» **REQUIRED ACTION A**
From the text on Oncotator data sources, quote the stretch from "- Gene, transcript, and" through "RNA are provided.".
» **REQUIRED ACTION B**
In the text on Oncotator data sources, what do the datasources now use instead of GAF 3.0 for transcript annotations?
» **REQUIRED ACTION C**
Continue the text on Oncotator data sources from its last line.

» **TEXT BLOCK**
Oncotator data sources
For human / cancer-related research applications, we aggregate annotations from the following resources listed below. Please note that some of these may not be publicly available. We provide a bundle of publicly available resources on our Downloads page.
Important note: these datasources now use GENCODE v19 instead of GAF 3.0 for transcript annotations, such as 'gene'. The current version of Oncotator is backward compatible with previous datasources, but moving forward, we cannot guarantee that will be the case for future versions.
- Gene, transcript, and functional consequence annotations using GENCODE hg19 reference set. Both basic transcripts and long noncoding RNA are provided.
- Common SNP annotations from dbSNP (includes data from 1000 Genomes project pilot 1, 2, and 3 studies), ESP, and 1000G
- HGVS Nomenclature support for GENCODE v19+/ENSEMBL transcripts.

» **MATERIAL SHOWN**
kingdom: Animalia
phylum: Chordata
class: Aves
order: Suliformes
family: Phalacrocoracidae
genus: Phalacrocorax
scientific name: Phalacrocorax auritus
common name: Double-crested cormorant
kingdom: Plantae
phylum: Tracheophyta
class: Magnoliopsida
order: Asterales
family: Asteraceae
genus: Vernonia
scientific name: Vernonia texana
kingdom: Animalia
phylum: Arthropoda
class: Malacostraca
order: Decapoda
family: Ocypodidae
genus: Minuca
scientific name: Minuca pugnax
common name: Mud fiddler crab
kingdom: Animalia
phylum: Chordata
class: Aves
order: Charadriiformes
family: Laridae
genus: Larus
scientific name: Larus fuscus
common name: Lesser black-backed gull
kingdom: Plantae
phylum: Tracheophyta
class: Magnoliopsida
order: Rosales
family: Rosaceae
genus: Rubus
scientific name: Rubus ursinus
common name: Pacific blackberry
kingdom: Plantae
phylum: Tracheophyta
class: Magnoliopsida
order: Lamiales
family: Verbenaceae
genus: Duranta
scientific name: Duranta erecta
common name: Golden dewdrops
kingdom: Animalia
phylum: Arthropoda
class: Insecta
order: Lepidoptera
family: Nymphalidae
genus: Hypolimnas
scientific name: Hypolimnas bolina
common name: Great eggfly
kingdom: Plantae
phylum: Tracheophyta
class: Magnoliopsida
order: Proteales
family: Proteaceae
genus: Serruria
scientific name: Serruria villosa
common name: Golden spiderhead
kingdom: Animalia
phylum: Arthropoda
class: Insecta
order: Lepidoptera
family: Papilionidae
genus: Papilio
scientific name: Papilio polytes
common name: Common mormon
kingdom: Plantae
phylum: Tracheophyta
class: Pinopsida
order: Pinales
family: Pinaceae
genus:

» **ANSWER SPACE A**
- Gene, transcript, and functional consequence annotations using GENCODE hg19 reference set. Both basic transcripts and long noncoding RNA are provided.

» **ANSWER SPACE B**
GENCODE v19

» **ANSWER SPACE C**
- Sequence Ontology terms
- Site-specific protein annotations from UniProt
- Druggable target data from DrugBank
- Functional impact predictions from dbNSFP, which includes PolyPhen-2, SIFT, MutationAssessor, LRT, FATHMM, and more.
- Observed cancer mutation frequency annotations from COSMIC
- Cancer gene and mutation annotations from the Cancer Gene Census
- Significant amplification/deletion region annotations from Tumorscape and the TCGA Copy Number Portal
- Overlapping Oncomap mutations from the Cancer Cell Line Encyclopedia
- Significantly mutated gene annotations aggregated from published MutSig analyses
- Cancer gene annotations from the Familial Cancer Database
- Human DNA Repair Gene annotations from Wood et al.